WHAT THE TASK REQUIRES: Name every person mentioned by name in the excerpt about opposition lawmakers and the extended council term.

Eddie Chu Hoi-dick, a Council Front lawmaker and a localist, said the opposition camp should stay away from the extended council on the grounds that lawmakers were not given a mandate to serve for one more year.
People Power’s Ray Chan said he preferred not to extend his term. He said pro-democracy lawmakers should make their decisions based on a referendum or at least a public survey.
Cheng Chung-tai, chairman of Civic Passion, said he would extend his term because resignation would not give pan-democrats a higher moral ground. Cheng said he would resign if all pan-democrats declared that they would boycott the 2021 LegCo elections.
Moderate legislators said they preferred to continue to work as lawmakers.
Civic Party leader Alvin Yeung said boycotting the extension would allow the government to pass controversial proposals such as changes to election laws without resistance.
“Of course there were times that we were not able to stop something extremely controversial, but still voices were heard, people were still being represented in council,” Yeung said. “If there’s no opposition voice in council, all these highly controversial items will be passed easily.”

EXTRACTED DATA:
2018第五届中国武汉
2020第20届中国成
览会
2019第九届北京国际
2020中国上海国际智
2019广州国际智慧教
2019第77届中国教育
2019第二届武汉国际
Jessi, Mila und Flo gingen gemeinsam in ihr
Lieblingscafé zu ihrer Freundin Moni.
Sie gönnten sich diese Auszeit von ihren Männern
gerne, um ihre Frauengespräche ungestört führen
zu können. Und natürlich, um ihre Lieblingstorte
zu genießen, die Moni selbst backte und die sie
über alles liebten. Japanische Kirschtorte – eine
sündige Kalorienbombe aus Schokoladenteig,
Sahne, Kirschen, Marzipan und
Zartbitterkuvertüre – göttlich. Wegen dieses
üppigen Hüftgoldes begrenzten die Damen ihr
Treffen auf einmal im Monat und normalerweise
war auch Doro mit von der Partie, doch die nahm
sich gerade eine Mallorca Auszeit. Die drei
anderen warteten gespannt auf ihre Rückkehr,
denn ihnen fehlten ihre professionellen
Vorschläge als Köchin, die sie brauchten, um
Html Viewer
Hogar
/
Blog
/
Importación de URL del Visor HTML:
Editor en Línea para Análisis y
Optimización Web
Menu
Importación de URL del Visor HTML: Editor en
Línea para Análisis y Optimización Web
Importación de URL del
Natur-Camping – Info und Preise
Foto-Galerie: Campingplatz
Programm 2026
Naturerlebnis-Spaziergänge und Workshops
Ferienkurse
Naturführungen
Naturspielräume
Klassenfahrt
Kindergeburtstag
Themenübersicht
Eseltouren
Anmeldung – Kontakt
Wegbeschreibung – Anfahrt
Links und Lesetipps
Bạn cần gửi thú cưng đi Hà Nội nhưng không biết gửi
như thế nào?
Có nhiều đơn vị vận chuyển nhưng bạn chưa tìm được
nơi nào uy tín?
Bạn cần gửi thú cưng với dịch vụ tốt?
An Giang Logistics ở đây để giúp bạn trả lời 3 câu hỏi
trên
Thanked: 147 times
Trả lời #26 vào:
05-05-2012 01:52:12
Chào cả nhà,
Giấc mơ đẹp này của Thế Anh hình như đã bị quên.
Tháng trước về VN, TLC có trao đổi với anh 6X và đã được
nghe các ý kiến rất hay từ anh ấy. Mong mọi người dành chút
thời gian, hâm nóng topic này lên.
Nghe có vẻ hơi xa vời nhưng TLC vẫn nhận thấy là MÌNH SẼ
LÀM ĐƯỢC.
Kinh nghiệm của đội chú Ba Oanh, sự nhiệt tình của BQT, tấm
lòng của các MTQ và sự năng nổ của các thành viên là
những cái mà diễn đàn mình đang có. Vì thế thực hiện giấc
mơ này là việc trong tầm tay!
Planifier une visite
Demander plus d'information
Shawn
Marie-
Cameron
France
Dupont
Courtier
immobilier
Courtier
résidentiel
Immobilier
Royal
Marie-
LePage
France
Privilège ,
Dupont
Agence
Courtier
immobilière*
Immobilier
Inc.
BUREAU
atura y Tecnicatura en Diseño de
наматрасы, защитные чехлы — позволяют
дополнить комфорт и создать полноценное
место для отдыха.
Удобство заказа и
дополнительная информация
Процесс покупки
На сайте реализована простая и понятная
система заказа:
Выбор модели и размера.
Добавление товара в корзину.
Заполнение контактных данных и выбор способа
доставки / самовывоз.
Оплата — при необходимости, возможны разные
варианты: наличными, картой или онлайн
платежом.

==

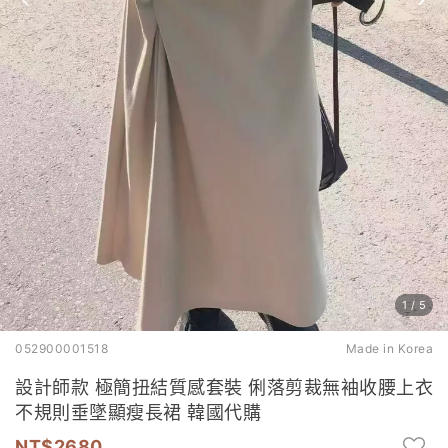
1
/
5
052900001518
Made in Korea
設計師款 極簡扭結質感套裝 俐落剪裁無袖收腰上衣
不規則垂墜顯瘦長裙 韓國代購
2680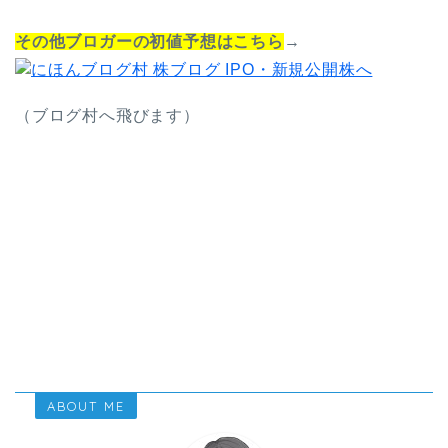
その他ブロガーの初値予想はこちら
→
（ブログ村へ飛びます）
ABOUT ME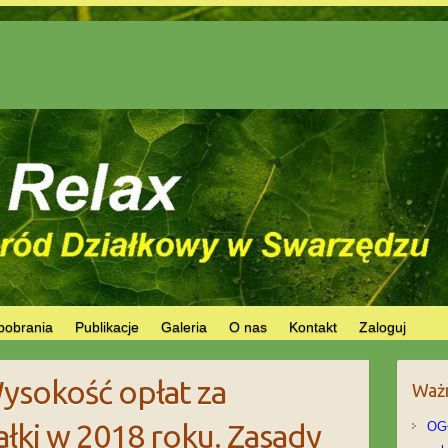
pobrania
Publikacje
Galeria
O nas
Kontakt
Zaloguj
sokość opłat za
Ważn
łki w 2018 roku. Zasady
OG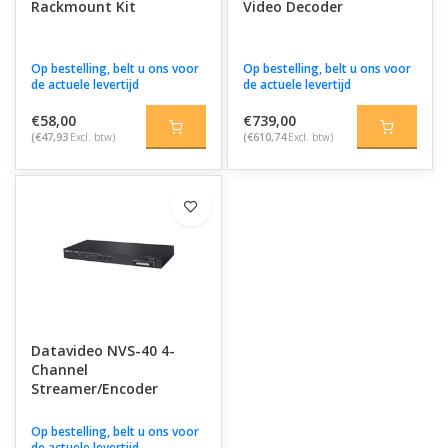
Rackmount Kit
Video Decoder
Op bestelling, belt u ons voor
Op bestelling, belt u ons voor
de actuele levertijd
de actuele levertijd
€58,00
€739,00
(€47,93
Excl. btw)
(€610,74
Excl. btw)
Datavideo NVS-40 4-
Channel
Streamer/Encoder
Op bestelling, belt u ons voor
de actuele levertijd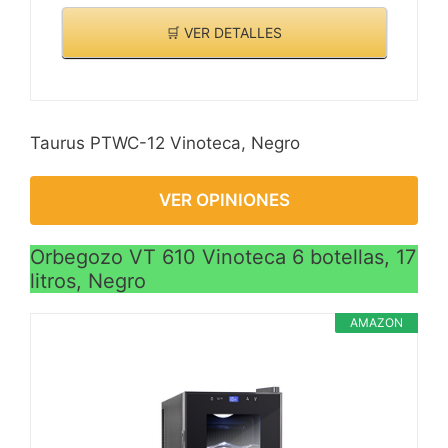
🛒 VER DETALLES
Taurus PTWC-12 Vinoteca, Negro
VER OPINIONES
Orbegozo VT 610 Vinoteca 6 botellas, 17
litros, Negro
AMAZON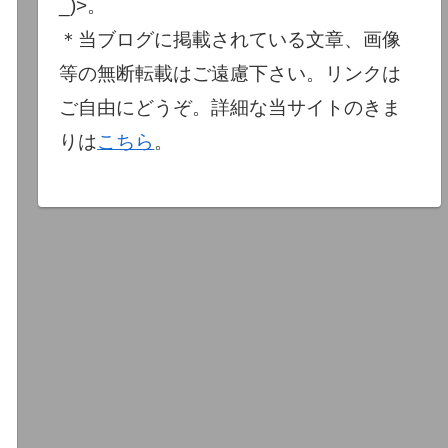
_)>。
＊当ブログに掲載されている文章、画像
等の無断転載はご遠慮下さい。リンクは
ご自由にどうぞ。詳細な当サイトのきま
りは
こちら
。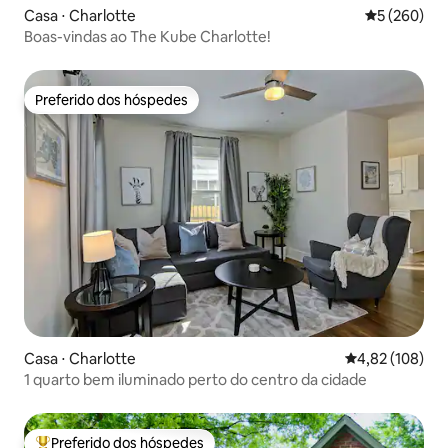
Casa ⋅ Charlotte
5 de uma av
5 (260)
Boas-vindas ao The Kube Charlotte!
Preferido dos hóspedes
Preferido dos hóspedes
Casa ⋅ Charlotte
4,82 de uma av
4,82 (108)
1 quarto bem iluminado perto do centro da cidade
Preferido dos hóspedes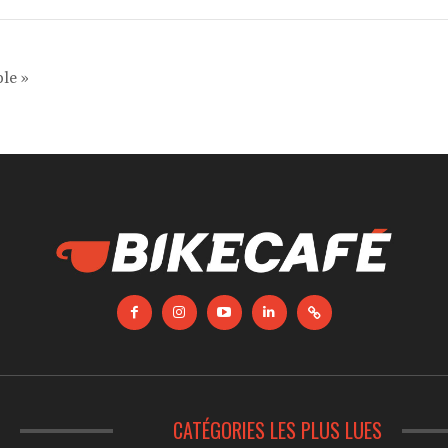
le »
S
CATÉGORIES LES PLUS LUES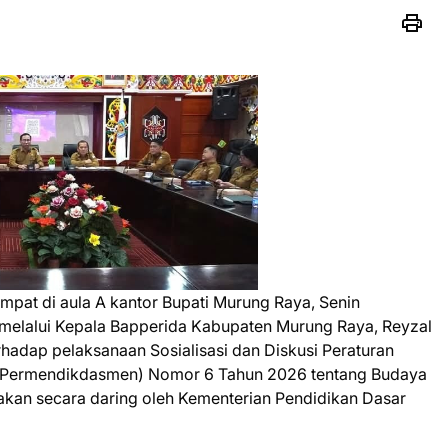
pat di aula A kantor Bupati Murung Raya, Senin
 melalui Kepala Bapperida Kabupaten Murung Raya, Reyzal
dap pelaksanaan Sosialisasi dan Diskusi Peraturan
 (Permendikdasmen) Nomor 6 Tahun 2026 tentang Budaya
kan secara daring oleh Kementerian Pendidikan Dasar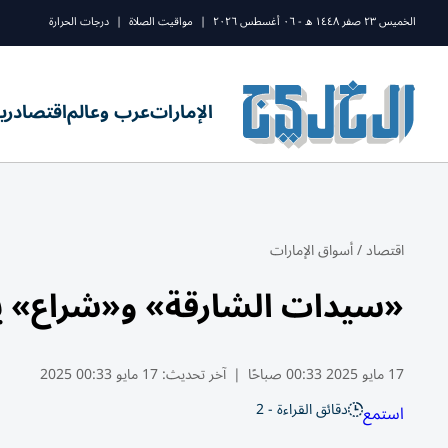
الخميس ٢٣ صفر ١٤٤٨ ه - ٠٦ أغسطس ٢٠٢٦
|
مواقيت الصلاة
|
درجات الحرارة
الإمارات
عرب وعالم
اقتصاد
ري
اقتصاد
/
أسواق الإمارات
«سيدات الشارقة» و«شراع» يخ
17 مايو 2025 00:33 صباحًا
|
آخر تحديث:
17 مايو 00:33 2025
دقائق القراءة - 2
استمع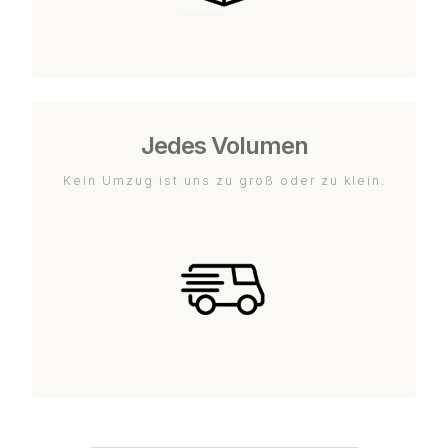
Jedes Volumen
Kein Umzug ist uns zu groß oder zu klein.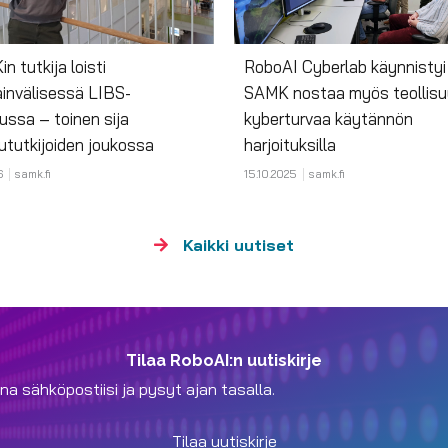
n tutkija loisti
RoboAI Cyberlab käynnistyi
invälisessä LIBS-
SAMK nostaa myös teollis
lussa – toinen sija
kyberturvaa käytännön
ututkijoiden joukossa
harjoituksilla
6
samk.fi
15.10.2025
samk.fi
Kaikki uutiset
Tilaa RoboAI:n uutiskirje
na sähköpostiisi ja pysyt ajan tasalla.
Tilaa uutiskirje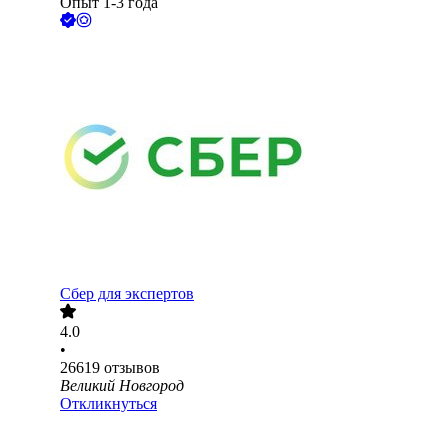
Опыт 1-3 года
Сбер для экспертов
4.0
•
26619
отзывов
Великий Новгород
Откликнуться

TASK ANSWER: Eddie Chu Hoi-dick, Ray Chan, Cheng Chung-tai, Alvin Yeung